Meaningful work is not merely a means of survival – which it often is! – but it is a pathway to self-improvement, independence, and personal fulfillment. On Labor Day, we should honor the important role that the values of personal responsibility, individual initiative, and perseverance play in achieving success in our own laboring endeavors.
And we should acknowledge that these very same personal values are virtues that a free society must nurture and encourage if it wishes to remain vibrant and prosperous.
Crisply expressing the Lockean perspective that guided so many of our Founders, in 1847 Abraham Lincoln declared that “each person is naturally entitled to do as he pleases with himself and the fruits of his labor.” And here is Lincoln again, in his 1859 Address to the Wisconsin State Agricultural Society, connecting his understanding of “free labor” to the opportunity for individual advancement in the American free enterprise system:
"The prudent, penniless beginner in the world, labors for wages awhile, saves a surplus with which to buy tools or land, for himself; then labors on his own account another while, and at length hires another new beginner to help him.

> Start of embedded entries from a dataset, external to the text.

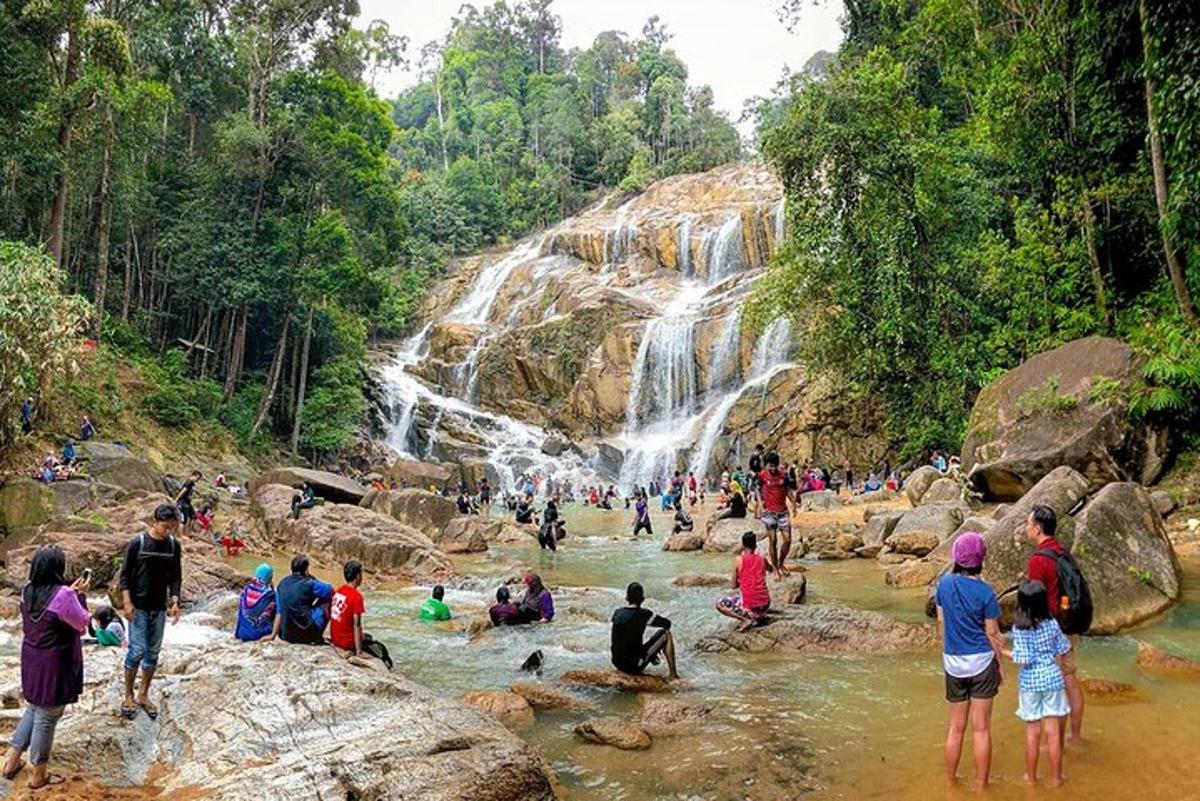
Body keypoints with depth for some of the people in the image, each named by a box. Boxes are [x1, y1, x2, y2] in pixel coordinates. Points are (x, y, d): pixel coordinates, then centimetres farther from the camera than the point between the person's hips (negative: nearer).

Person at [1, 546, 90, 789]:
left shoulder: (27, 591, -3)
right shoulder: (63, 595, -27)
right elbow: (81, 624, -14)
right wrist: (80, 595, -8)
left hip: (32, 660, 8)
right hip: (55, 665, -7)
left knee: (34, 709, 27)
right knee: (47, 717, 7)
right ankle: (38, 775, 21)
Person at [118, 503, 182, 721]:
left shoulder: (174, 545, 0)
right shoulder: (137, 543, -10)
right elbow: (125, 575, -5)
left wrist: (174, 601, -4)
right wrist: (127, 602, -13)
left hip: (160, 608, 4)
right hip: (138, 607, -4)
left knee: (153, 652, 8)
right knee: (137, 650, -6)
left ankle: (143, 695, 21)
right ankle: (129, 696, 11)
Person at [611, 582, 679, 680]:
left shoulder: (617, 613, 2)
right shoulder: (643, 614, -14)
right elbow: (667, 624, 0)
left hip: (617, 664, 6)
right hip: (635, 665, -6)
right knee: (666, 634, 9)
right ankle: (672, 674, 12)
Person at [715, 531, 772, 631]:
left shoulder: (738, 560, -6)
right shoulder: (762, 559, 5)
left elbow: (733, 586, 0)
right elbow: (770, 569, 30)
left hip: (749, 606, -5)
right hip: (765, 605, 5)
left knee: (719, 604, 12)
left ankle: (745, 619, -5)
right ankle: (758, 617, 13)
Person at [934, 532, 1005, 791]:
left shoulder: (945, 583, -5)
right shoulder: (984, 592, -15)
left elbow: (941, 622, 4)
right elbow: (992, 634, -8)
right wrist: (1000, 664, 6)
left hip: (953, 663, 3)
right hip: (981, 662, -3)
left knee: (956, 727, 16)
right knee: (981, 728, 7)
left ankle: (951, 780, 27)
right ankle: (981, 786, 17)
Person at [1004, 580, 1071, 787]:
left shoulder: (1020, 628, -18)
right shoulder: (1052, 623, -7)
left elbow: (1023, 659, -19)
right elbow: (1062, 650, 2)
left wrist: (1003, 651, -6)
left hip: (1030, 682, -2)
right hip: (1053, 678, 2)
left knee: (1032, 732, 10)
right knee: (1053, 731, 10)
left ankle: (1031, 776, 22)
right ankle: (1056, 777, 20)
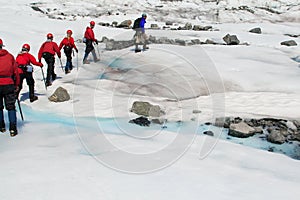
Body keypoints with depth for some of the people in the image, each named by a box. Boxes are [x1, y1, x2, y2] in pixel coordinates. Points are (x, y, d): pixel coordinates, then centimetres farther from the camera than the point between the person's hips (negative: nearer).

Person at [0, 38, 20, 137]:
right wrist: (16, 84, 14)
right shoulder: (10, 56, 3)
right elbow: (15, 71, 6)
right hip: (8, 84, 1)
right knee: (11, 107, 6)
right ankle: (13, 129, -1)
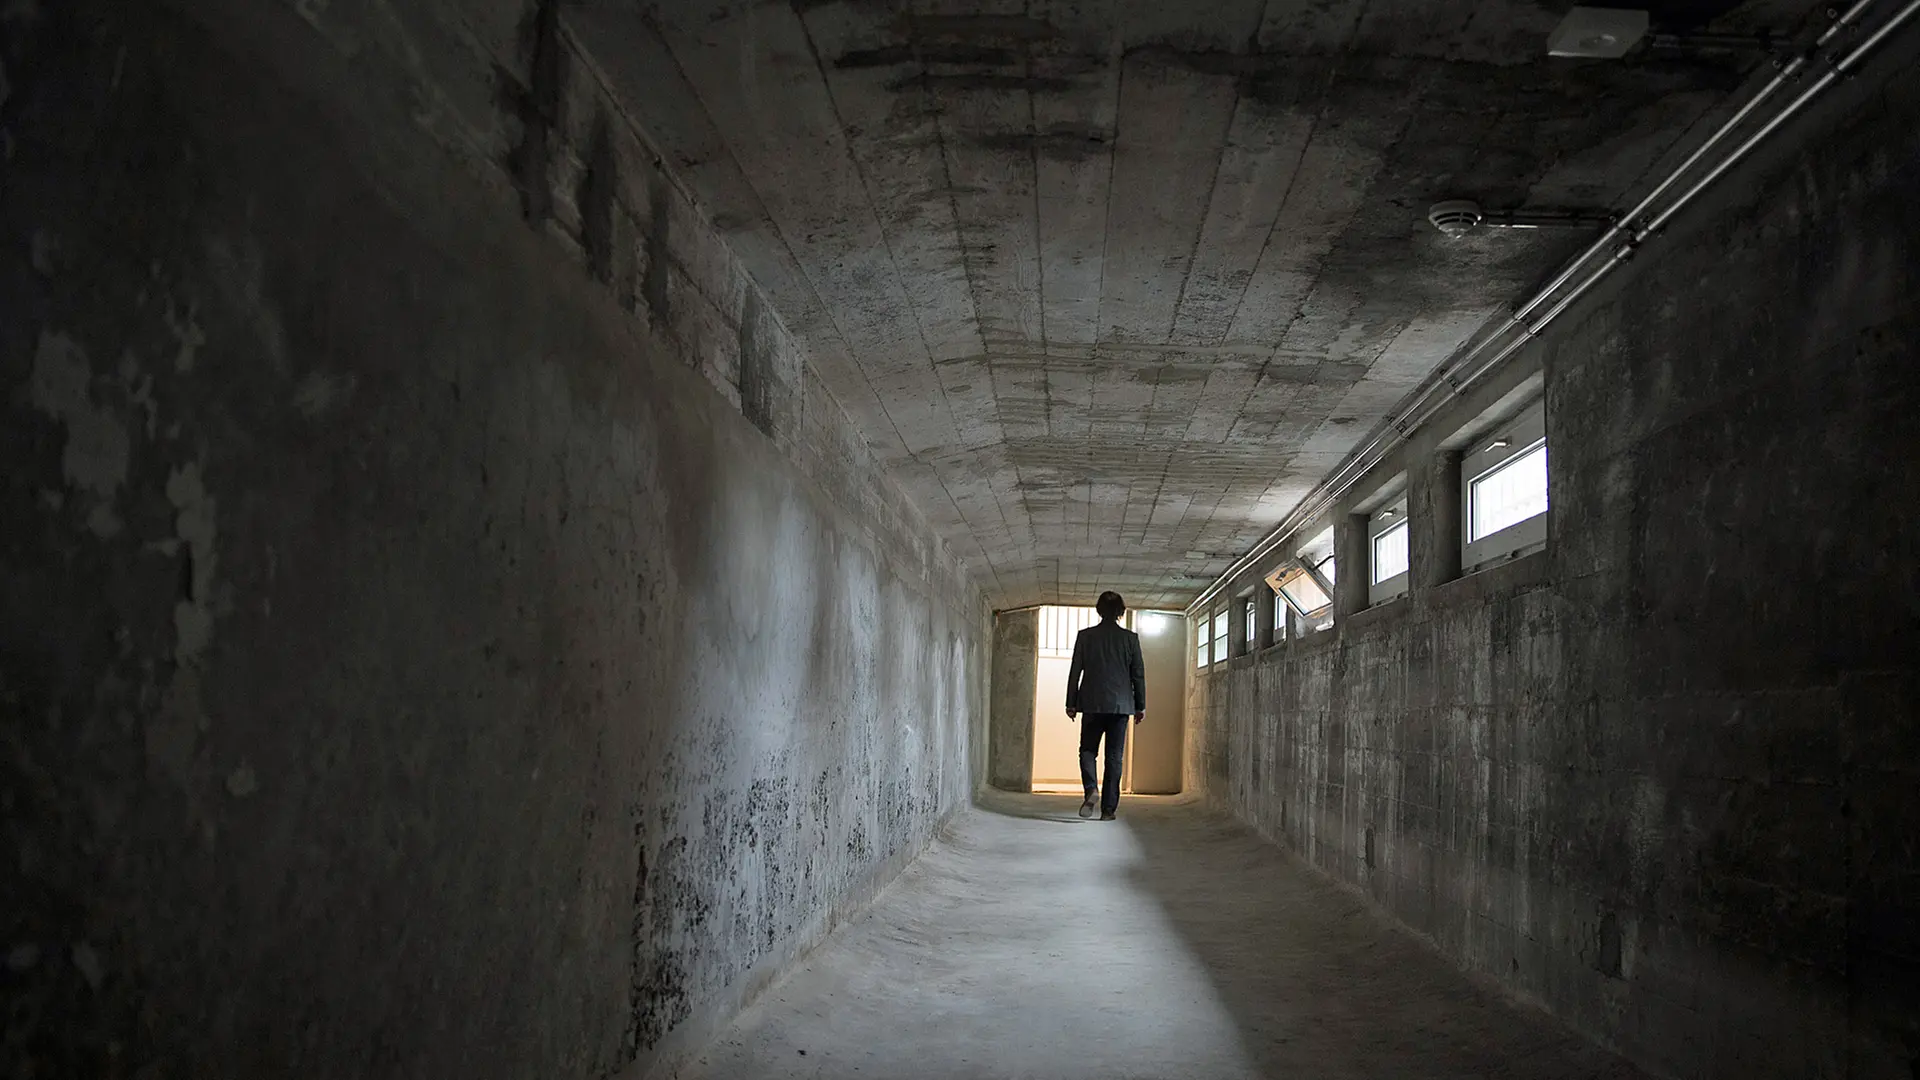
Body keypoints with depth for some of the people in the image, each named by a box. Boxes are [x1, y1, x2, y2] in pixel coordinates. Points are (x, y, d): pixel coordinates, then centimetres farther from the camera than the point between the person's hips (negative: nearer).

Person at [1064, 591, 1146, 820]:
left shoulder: (1085, 636, 0)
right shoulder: (1130, 638, 0)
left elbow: (1075, 671, 1)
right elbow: (1138, 673, 3)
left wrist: (1071, 703, 7)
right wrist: (1141, 705, 10)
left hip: (1092, 703, 0)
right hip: (1120, 704, 1)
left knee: (1087, 750, 11)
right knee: (1114, 757, 5)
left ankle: (1090, 789, -15)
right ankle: (1109, 808, 4)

This, say its advocates, is free labor – the just and generous, and prosperous system, which opens the way for all – gives hope to all, and energy, and progress, and improvement of condition to all."
Of course, the American economy in 2025 is much more complex than it was when Lincoln uttered those words, and in some ways certainly more challenging for American workers. No doubt the advent and proliferation of AI will present new challenges to labor just as the Industrial Revolution did. But as long as America retains its free enterprise system and protects property rights, contracts, and voluntary exchange in a rule of law regime that encourages entrepreneurial risk-taking and rewards individual achievement, there will be ample opportunities for American workers to advance, to innovate, and to enjoy rising standards of living. This was the Founders' vision, and Lincoln's too.
I have no qualms on Labor Day celebrating organized labor's contributions – at least those of private sector unions operating consistent with the law as opposed to public sector unions, oxymoronic self-contradictions pitting members of the public against the public the government is supposed to represent.
But, for me, a free market conservative, celebrating Labor Day means celebrating the millions of individual laborers – whether employees, entrepreneurs, independent contractors, or whatever – whose combined efforts as individual laborers contribute to making the American economy the most prosperous on the planet.